== TASK DATA ==
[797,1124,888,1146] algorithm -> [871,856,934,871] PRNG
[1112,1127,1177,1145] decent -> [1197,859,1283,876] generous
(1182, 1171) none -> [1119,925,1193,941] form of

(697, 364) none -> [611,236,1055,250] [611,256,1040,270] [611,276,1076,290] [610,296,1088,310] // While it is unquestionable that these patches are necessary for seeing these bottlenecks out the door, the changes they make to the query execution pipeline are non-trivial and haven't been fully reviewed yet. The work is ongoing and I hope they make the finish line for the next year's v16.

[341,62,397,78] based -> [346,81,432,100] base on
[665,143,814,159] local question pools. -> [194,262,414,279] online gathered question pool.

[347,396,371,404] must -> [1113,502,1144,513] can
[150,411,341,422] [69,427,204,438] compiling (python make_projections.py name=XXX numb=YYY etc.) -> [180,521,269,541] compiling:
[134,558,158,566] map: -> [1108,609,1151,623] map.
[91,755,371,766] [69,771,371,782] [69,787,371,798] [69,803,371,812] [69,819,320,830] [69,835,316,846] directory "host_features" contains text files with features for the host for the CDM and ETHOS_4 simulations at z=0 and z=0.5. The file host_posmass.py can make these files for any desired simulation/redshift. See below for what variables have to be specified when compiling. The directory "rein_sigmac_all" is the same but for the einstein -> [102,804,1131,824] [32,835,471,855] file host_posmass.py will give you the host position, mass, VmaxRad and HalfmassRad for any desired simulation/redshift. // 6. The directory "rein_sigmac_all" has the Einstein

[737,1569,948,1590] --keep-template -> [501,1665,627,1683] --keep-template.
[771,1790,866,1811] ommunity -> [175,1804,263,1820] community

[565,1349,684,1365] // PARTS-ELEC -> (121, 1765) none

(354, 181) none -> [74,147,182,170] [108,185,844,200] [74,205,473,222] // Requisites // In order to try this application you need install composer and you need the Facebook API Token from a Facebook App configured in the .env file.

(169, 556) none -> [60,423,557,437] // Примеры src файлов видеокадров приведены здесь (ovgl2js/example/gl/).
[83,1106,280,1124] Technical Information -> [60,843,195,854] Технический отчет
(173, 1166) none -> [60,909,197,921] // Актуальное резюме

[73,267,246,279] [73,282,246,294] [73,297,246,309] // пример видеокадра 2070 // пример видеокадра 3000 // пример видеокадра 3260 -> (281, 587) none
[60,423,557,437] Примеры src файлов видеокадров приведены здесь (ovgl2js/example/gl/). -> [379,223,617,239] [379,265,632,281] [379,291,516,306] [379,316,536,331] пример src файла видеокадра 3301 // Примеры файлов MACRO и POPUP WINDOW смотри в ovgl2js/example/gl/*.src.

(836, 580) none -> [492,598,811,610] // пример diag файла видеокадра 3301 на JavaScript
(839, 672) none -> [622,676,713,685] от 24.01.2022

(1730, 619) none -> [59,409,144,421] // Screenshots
===
▸ **WHAT YOU ARE ASKED TO DO**:
Each line, starting with the one that holds "(839, 672) none" and ending with the last line of the listing, is to be restated exactly.

▸ **SOLUTION TO THIS PROBLEM**:
(839, 672) none -> [622,676,713,685] от 24.01.2022

(1730, 619) none -> [59,409,144,421] // Screenshots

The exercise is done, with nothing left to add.